Volume 2 of Jane Eyre picks up right where Volume 1 left us in the continuation of Jane's coming-of-age story. Another word commonly used to refer to a coming-of-age story is bildungsroman. At the start of Volume 2, Jane is keen on meeting with Mr. Rochester again, as her feelings for him have begun to deepen into something like love. Though Mr. Rochester is also falling for Jane, he has plans to tease Jane and bring out her jealous side before any declarations of love are made. Later on, Mr. Rochester pretends that he is engaged to a wealthy woman named Blanche Ingram. Jane can't take it anymore, and she confesses her love aloud to Mr. Rochester. He responds by proposing marriage to Jane.

The night before her wedding to Mr. Rochester, Jane wakes to see a crazy-looking woman tearing her wedding veil in two.

Bertha Mason tears the veil Jane is supposed to wear for her wedding.
veil

It is revealed during their wedding ceremony that Mr. Rochester is already married to a woman named Bertha Mason. The real Mrs. Rochester is completely insane -- a woman that Mr. Rochester was tricked into marrying before her madness became obvious -- and has been locked in a room at the top of the house. And now, Jane is forced to figure out ... what happens next.
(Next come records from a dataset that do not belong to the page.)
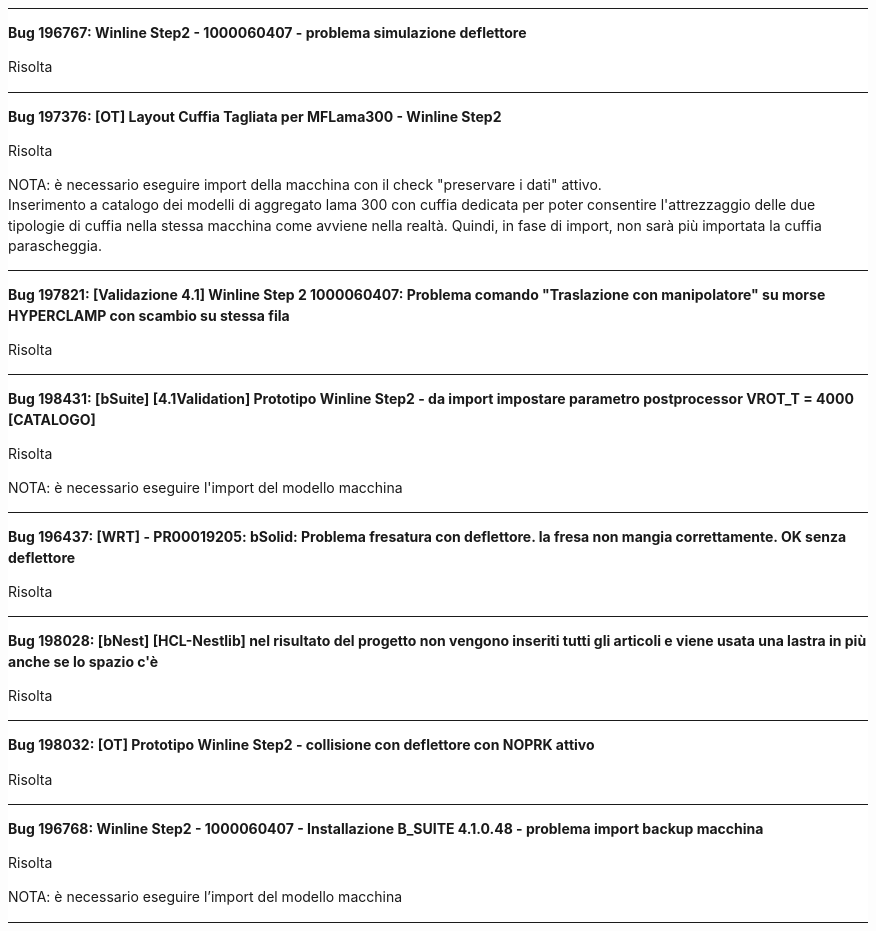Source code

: <hr>

**Bug 196767: Winline Step2 - 1000060407 - problema simulazione deflettore**<br>

Risolta

<hr>

**Bug 197376: [OT] Layout Cuffia Tagliata per MFLama300 - Winline Step2**<br>

Risolta

NOTA: è necessario eseguire import della macchina con il check "preservare i dati" attivo.<br>
Inserimento a catalogo dei modelli di aggregato lama 300 con cuffia dedicata per poter consentire l'attrezzaggio delle due tipologie di cuffia nella stessa macchina come avviene nella realtà. Quindi, in fase di import, non sarà più importata la cuffia parascheggia.

<hr>

**Bug 197821: [Validazione 4.1] Winline Step 2 1000060407: Problema comando "Traslazione con manipolatore" su morse HYPERCLAMP con scambio su stessa fila**<br>

Risolta

<hr>

**Bug 198431: [bSuite] [4.1Validation] Prototipo Winline Step2 - da import impostare parametro postprocessor VROT\_T = 4000 [CATALOGO]**<br>

Risolta

NOTA: è necessario eseguire l'import del modello macchina

<hr>

**Bug 196437: [WRT] - PR00019205: bSolid: Problema fresatura con deflettore. la fresa non mangia correttamente. OK senza deflettore**<br>

Risolta

<hr>

**Bug 198028: [bNest] [HCL-Nestlib] nel risultato del progetto non vengono inseriti tutti gli articoli e viene usata una lastra in più anche se lo spazio c'è**<br>

Risolta

<hr>

**Bug 198032: [OT] Prototipo Winline Step2 - collisione con deflettore con NOPRK attivo**<br>

Risolta

<hr>

**Bug 196768: Winline Step2 - 1000060407 - Installazione B\_SUITE 4.1.0.48 - problema import backup macchina**<br>

Risolta

NOTA: è necessario eseguire l’import del modello macchina

<hr>
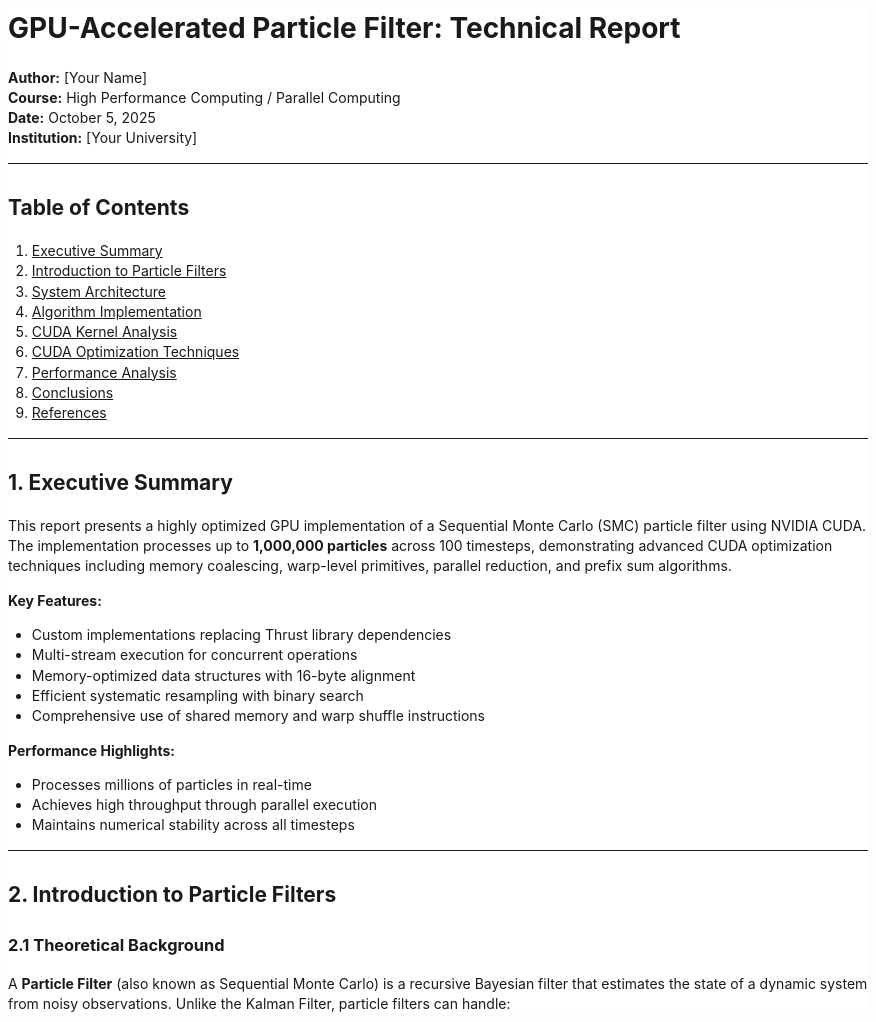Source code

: # GPU-Accelerated Particle Filter: Technical Report

**Author:** [Your Name]  
**Course:** High Performance Computing / Parallel Computing  
**Date:** October 5, 2025  
**Institution:** [Your University]

---

## Table of Contents

1. [Executive Summary](#executive-summary)
2. [Introduction to Particle Filters](#introduction-to-particle-filters)
3. [System Architecture](#system-architecture)
4. [Algorithm Implementation](#algorithm-implementation)
5. [CUDA Kernel Analysis](#cuda-kernel-analysis)
6. [CUDA Optimization Techniques](#cuda-optimization-techniques)
7. [Performance Analysis](#performance-analysis)
8. [Conclusions](#conclusions)
9. [References](#references)

---

## 1. Executive Summary

This report presents a highly optimized GPU implementation of a Sequential Monte Carlo (SMC) particle filter using NVIDIA CUDA. The implementation processes up to **1,000,000 particles** across 100 timesteps, demonstrating advanced CUDA optimization techniques including memory coalescing, warp-level primitives, parallel reduction, and prefix sum algorithms.

**Key Features:**
- Custom implementations replacing Thrust library dependencies
- Multi-stream execution for concurrent operations
- Memory-optimized data structures with 16-byte alignment
- Efficient systematic resampling with binary search
- Comprehensive use of shared memory and warp shuffle instructions

**Performance Highlights:**
- Processes millions of particles in real-time
- Achieves high throughput through parallel execution
- Maintains numerical stability across all timesteps

---

## 2. Introduction to Particle Filters

### 2.1 Theoretical Background

A **Particle Filter** (also known as Sequential Monte Carlo) is a recursive Bayesian filter that estimates the state of a dynamic system from noisy observations. Unlike the Kalman Filter, particle filters can handle:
Let's take an in-depth look at three of Jane's quotes from Volume 2 that show us her nature as a character and how her relationship with Mr. Rochester affects the arc of her coming-of-age story.

Quote #1:

''It little mattered whether my curiosity irritated him; I knew the pleasure of vexing and soothing him in turns; it was one I chiefly delighted in, and a sure instinct always prevented me from going too far: beyond the verge of provocation I never ventured; on the extreme brink I liked well to try my skill. Retaining every minute form of respect, every propriety of my station, I could still meet him in argument without fear or uneasy restraint: this suited both him and me.''

Though she is a governess in his house, Jane is confident in her position with Mr. Rochester, and is able to push him to the limits with teasing banter through a pattern of alternately vexing, which means annoying, and soothing. In a word, Jane and Mr. Rochester flirt. It could be said that they flirt a little aggressively.

What is truly remarkable about this quote from Jane is her self-confidence. She is atypical for a woman by her society's standards. She has raised herself from orphan to governess, a feat that was difficult, especially for a woman. Not only is she a governess in a respectable house, she is able to assert herself boldly in conversation with her master time and again, and he reciprocates. This may seem subtle by our own standards today, but Jane's fierce independence and confidence make her into our beloved heroine.

Quote #2:

''Do you think, because I am poor, obscure, plain, and little, I am soulless and heartless? -- You think wrong! -- I have as much soul as you, -- and full as much heart! And if God had gifted me with some beauty, and much wealth, I should have made it as hard for you to leave me, as it is now for me to leave you. I am not talking to you now through the medium of custom, conventionalities, nor even of mortal flesh: -- it is my spirit that addresses your spirit; just as if both had passed through the grave, as we stood at God's feet, equal -- as we are!''

This quote is a crucial piece to the climax of Volume 2. Here, we see Jane speaking out loud to Mr. Rochester. Usually, we see Jane conduct her bravest contemplation within the safety of her own mind. But Mr. Rochester has purposefully provoked Jane's jealous side by pretending to be engaged to Blanche Ingram to extract Jane's confession of love for him.